▶ Problem set:
a – For each statement, answer yes or no on whether it agrees with the story below about the long-distance relationship, and quote the words from the story that decide it. (i) In the eight months before she moved, the woman broke up with him twice. (ii) After hearing about her new boyfriend, he unfriended her on FB. (iii) The second picture of her cat reached him by email.
b – Continue the story below about the long-distance relationship from its last sentence.

▶ Passage given:
[Start]

So this guy was involved with a woman for two years. She decided to go to grad school to get her phd which is a great thing, but it was going to be out of state. 8 month prior to moving, she broke up with him twice, citing attachment reasons and that she was leaving, but always kept coming back to him. They finally dated and were very close the 2.5 months prior to her leaving and then she was gone. He was very lost and sad about her leaving because he considered her to be his best friend and lover, like its suppose to be. She would contact him or call him almost everyday they were together. It appears she liked him a lot I would think.

 

After moving, they communicated everyday after she left, but after a month, she had a new bf already and told the guy back home about it. He became angry and cut her off. He was obviously hurt by that. He hid her FB profile and decided never to look at it again in fear of seeing pics of her and this other guy.

 

During her first semester, she would periodically try and contact him, but he would either not reply at all or with little haste...showing very little interest in her at all after hearing she had a new guy so fast. It almost felt like she knew he was hurt and maybe she felt bad about all of it, but she was also 1000 miles away and didn't know anyone.

 

A few months later, he received a picture of her cat texted to him, like a conversation starter. It also sounded like her and that new guy had broken up. It then appears they were dating again in January. About two months later, the guy had vanished from her profile pic rather suddenly and then she began to try and reach out to her ex bf back home much more than before. In the days after that pic of the her and the guy vanished, she called her ex, began to be much more active on his FB wall, always liking and commenting on his posts, especially stuff she had no interest in, said he was "looking great" in one of his new photos. The week after that, another picture of her cat was sent to him, but this time by email. A few random texts would follow in the next month and a half, texts that sounded like conversations starters, which he did not start a conversation with her, but would usually just answer the question and that's about it.

[End]

▶ Entries:
[Start]

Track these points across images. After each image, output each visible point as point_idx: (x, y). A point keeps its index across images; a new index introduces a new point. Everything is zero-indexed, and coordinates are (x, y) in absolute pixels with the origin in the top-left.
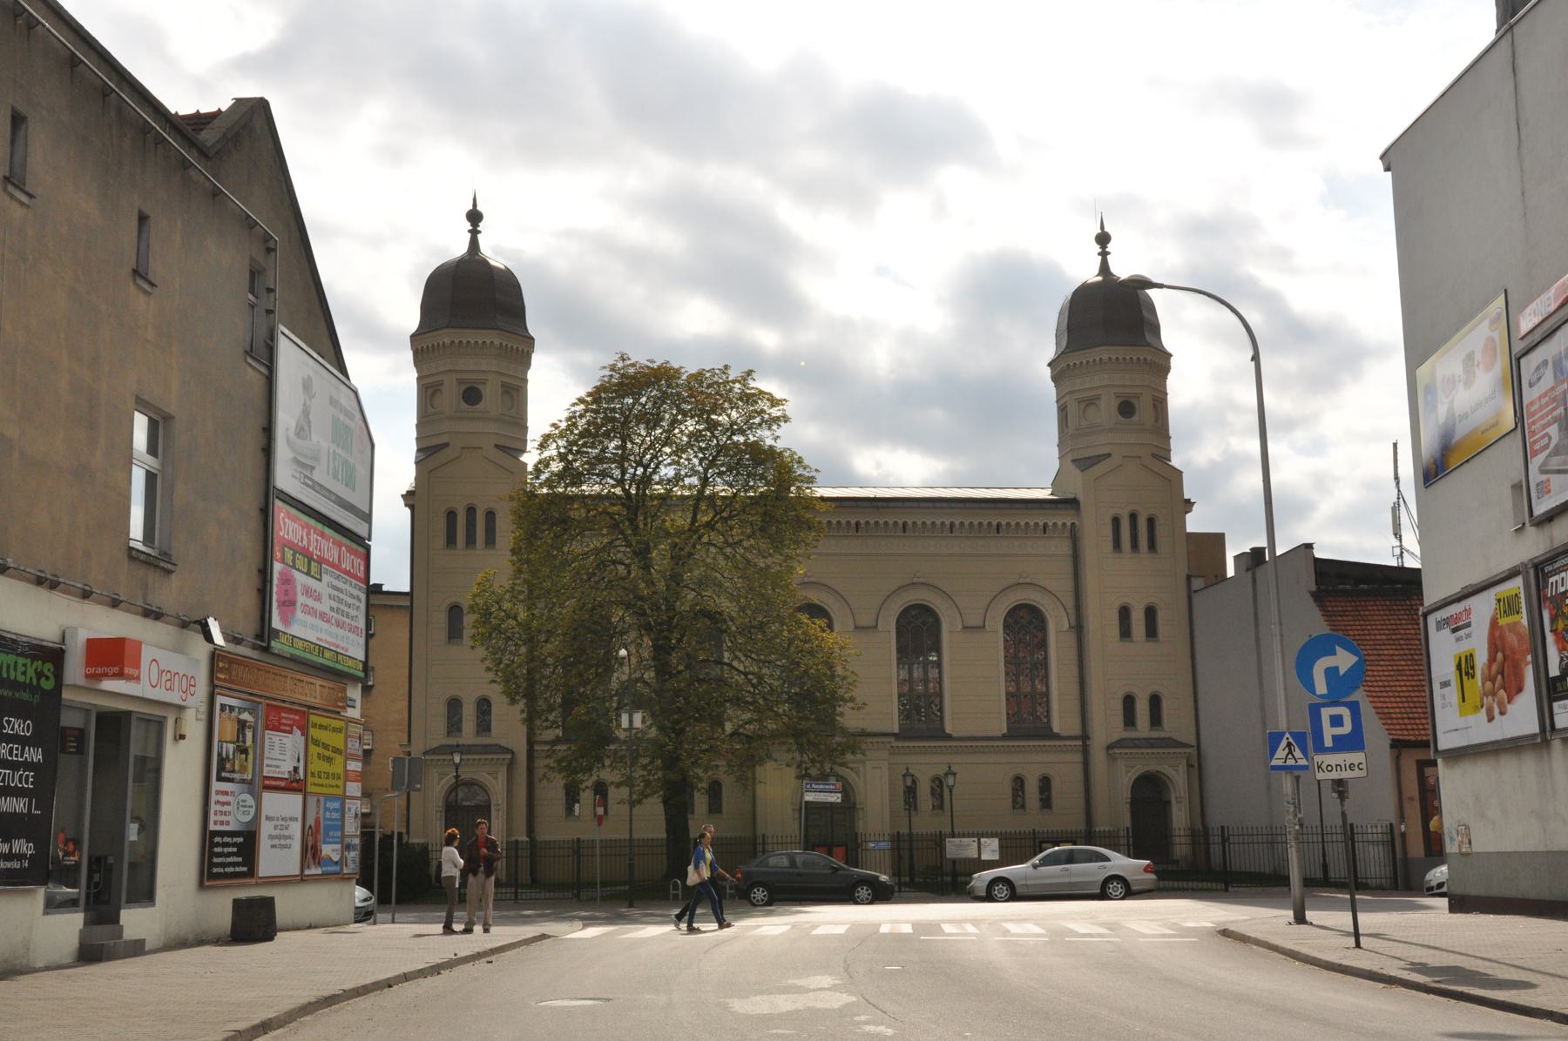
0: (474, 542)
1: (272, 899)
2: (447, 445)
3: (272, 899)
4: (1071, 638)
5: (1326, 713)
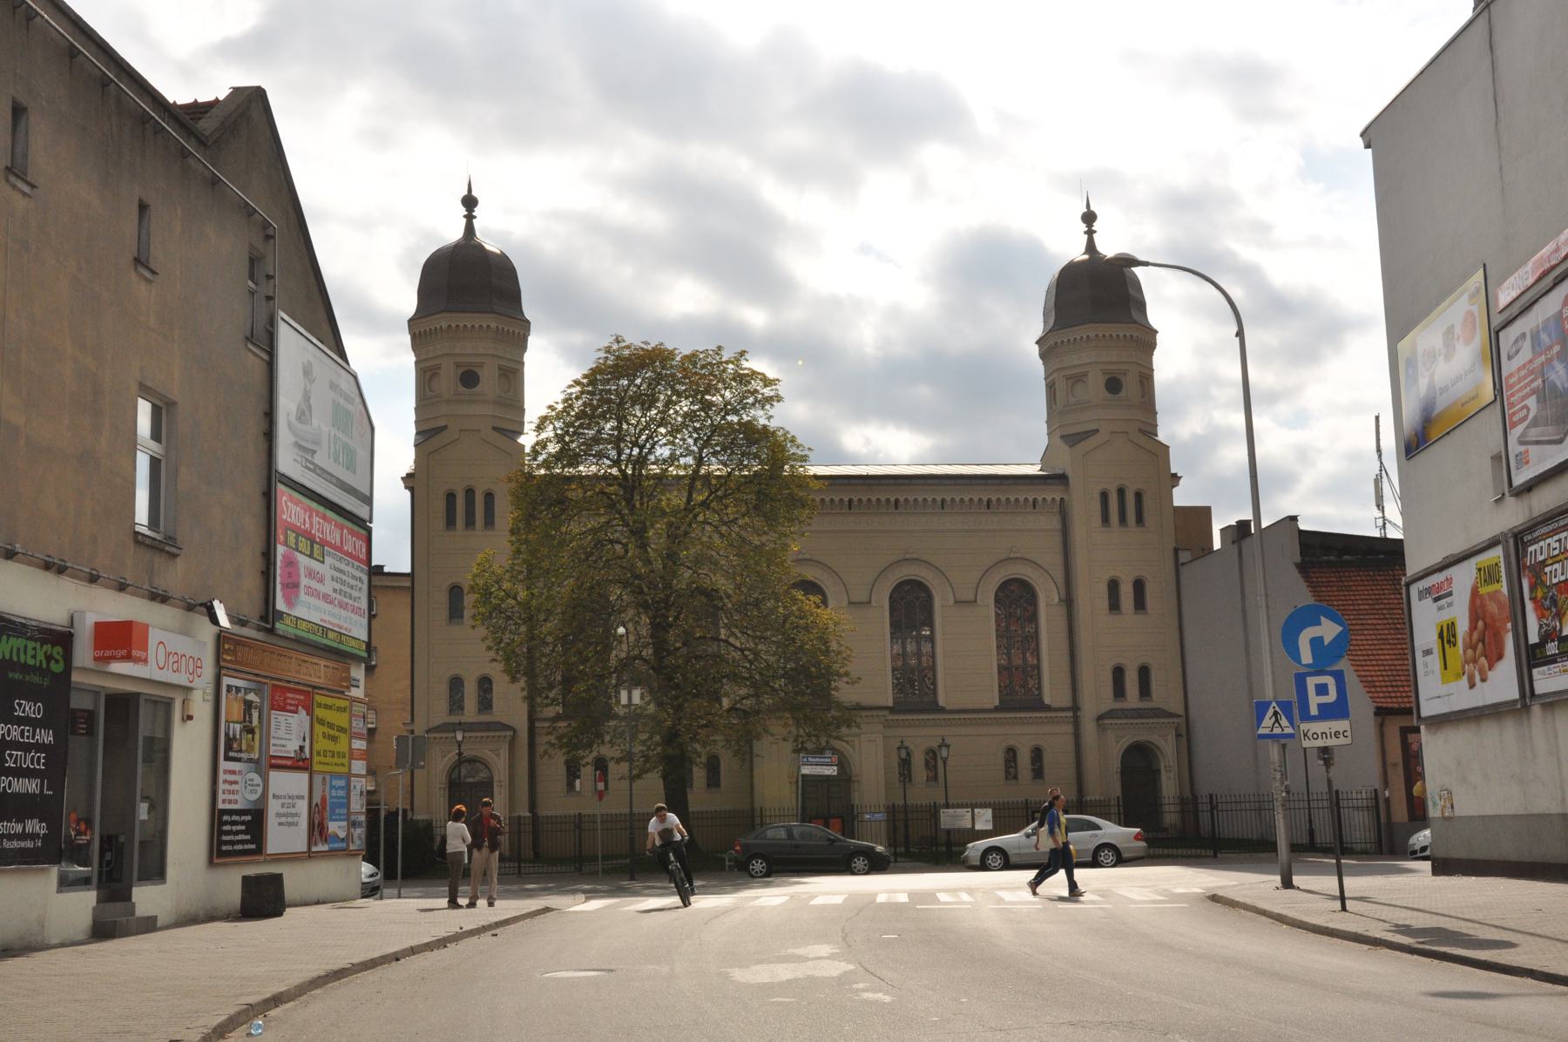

[End]

▶ Expected responses:
a –
(i) Yes: "8 month prior to moving, she broke up with him twice"
(ii) No: "He hid her FB profile and decided never to look at it again"
(iii) Yes: "another picture of her cat was sent to him, but this time by email"

b –
 

She continued to do the FB stuff all spring ,summer and fall...leaving strange comments on some of his posts that seemed like she wanted to be noticed or seek his attention and would like many of his posts too. Keep in mind, he did NOTHING on her wall and NEVER even looked at it and he use to like/comment up until she had told him about the new guy last year.

 

She was on multiple dating sites as well listed as "single" for about 6-7 months. Everyone encouraged the guy back home to reach out to her or at least talk. They did talk on FB in August, and she did all of the question asking and kept asking, "what else is new?".

 

In late November 2012, the guy from school appeared in her profile pic again, using the January 2012 old pic. Her dating profiles also disappeared. It also appeared she went out of state to see this guy's family too or something like that, not sure if for a holiday or what. Her ex back home was crushed to see this guy at school back with her again. He wished he had reached out to her and not ignored her, giving the impression he wasn't interested anymore, not that it would have changed anything, but maybe at least helped get to the bottom of this mess.

 

He wrote her a very powerful and touching letter and emailed it right before Christmas, citing he didn't want a direct response to it and didn't ask her any questions, but wanted her to know that he still loves her and hopes she returns and that they'll be together again. He knows it was a long shot, but it felt good to get it off his chest which he had held down for so long.

 

Many women told him they believed she still liked the guy back home and was trying to reach out to him, but since she is insecure and is bad with communication, she did those things.

 

Idk though, what do you think? He's worried the guy at school is her future husband. She has at least 2-3 years of school left as well. She's 27 and in a phd program. Guy back home is 28 and a college grad with a master's degree on the horizon and is an award-winning independent feature filmmaker/screenwriter and flys planes.

Posted

They need to talk...

 

I don't understand if they waned to be together why didn't they decide together on where she ould go for her phd and he could work?

Posted

Maybe she wants to marry someone who will have a steady income so that would rule out a "filmmaker." Too many filmmakers are waiting tables.

 

She also sounds like a woman who can't be without a man so settles for geographic convenience. Just as well she is gone.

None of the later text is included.